Ко всему прочему, тетя Лейда пичкала меня голландской грамматикой.
У нее были замечательные карие глаза, большие и теплые, с одинаковой легкостью наполнявшиеся смехом и слезами, и крупный выразительный рот. Брат моей бабушки женился на тете Лейде вторым браком, слишком поздним, чтобы иметь детей. Сейчас оба они мертвы, но я до сих пор не забыла глаза тети Лейды. Это первое, что приходит мне на память при мысли о ней.
Ее муж, брат моей бабушки, часто стоял на мостике и удил в озере рыбу. Огромные штаны, очевидно, позаимствованные у моего дедушки, сидели на нем мешком, доставая почти до подмышек, и держались на подтяжках. Оставалось только удивляться, что в свое время тетя Лейда нашла в этом невзрачном старичке.

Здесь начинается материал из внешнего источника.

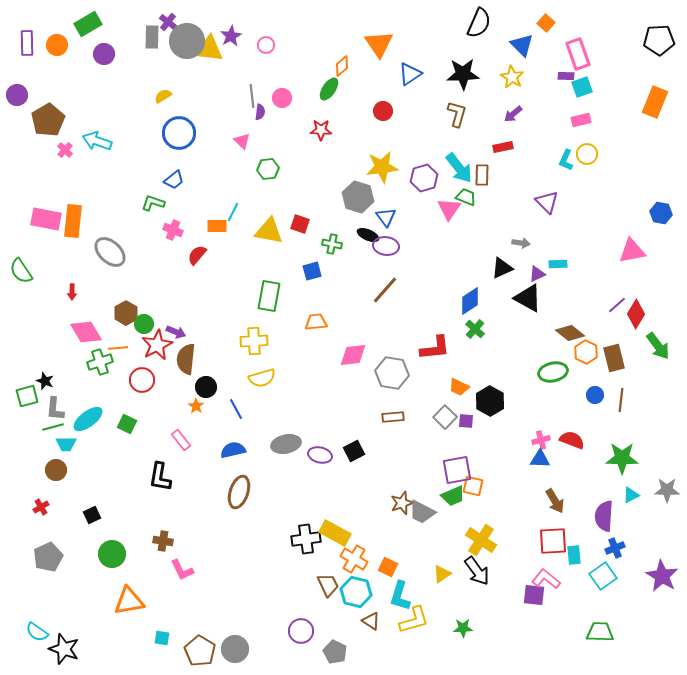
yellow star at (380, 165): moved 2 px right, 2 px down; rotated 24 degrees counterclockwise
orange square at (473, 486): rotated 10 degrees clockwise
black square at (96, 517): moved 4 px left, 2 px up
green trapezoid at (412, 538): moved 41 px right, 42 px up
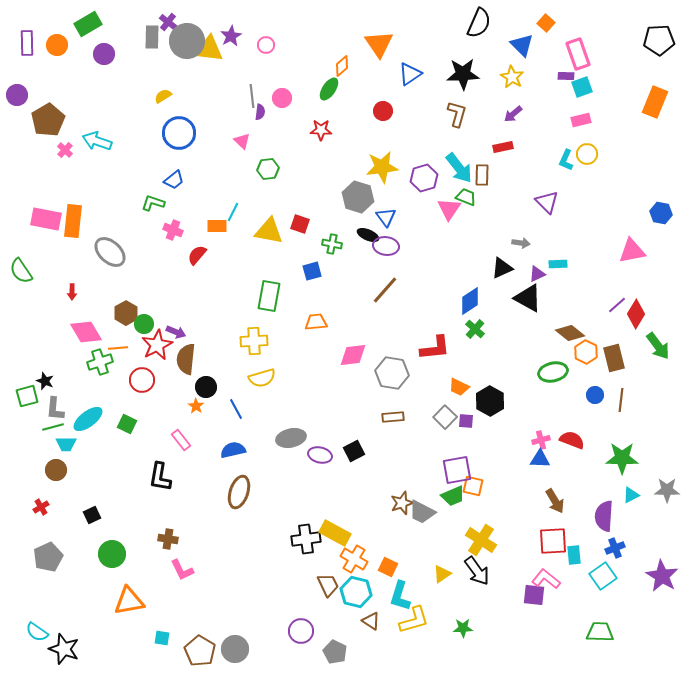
gray ellipse at (286, 444): moved 5 px right, 6 px up
brown cross at (163, 541): moved 5 px right, 2 px up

Ответ на этот вопрос, возможно, давала фотография, хранившаяся в одном из семейных альбомов. На ней муж тети Лейды был снят в костюме охотника из джунглей – в белой куртке и такого же цвета брюках. Окруженный толпой туземцев, дядя Леонард гордо смотрел в камеру, поставив ногу на голову поверженного льва и опираясь рукой на воткнутое в землю ружье. На снимке дядя выглядел стильным и красивым мужчиной. Не исключено, что тете Лейде пришлось даже побороться за него с его первой женой.
Как знать? Когда я познакомилась с этой парой, их жизнь почти прошла. Дядя Леонард ловил окуней в тихой воде озера Меларен, а вечерами озадаченно встряхивал барометр. В саду от него, вероятно, проку было не много.
Голландские родственники гостили у нас каждый год. Они прибывали пароходом «Эна I» или «Эна II», на который поднимались в Стокгольме на причале набережной Мэрии. Все они были из Голландской Ост-Индии, которая сейчас называется Индонезией. Я помню, как они гуськом спускались по сходням к пароходному пирсу Эльхольмсвика. С огромными чемоданами в руках, увешенные многочисленными свертками с пряностями и выпечкой, они сразу оказывались в центре внимания толпившейся на пристани публики. Занесенные в Гаагу или Амстердам вихрем безжалостной истории, прошедшие даже японские лагеря для военнопленных, наши родственники чувствовали себя в Европе чужаками и с трудом сводили концы с концами.
Моему дедушке были нужны помощники для работы в огромном саду, который он разбил еще в двадцатые годы, сразу после своего возвращения в Швецию, – гравенштайн, экеро, сингне тиллиш, райне клауде[3]… Из года в год наши голландцы принимали его приглашения: снимали плоды, собирали падалицу и были благодарны дедушке за оплаченные в оба конца билеты, бесплатный стол и крышу над головой. Ближе к осени они возвращались на континент, а оставшийся урожай догнивал на земле – в пятидесятые годы в Швеции наблюдался дефицит рабочей силы.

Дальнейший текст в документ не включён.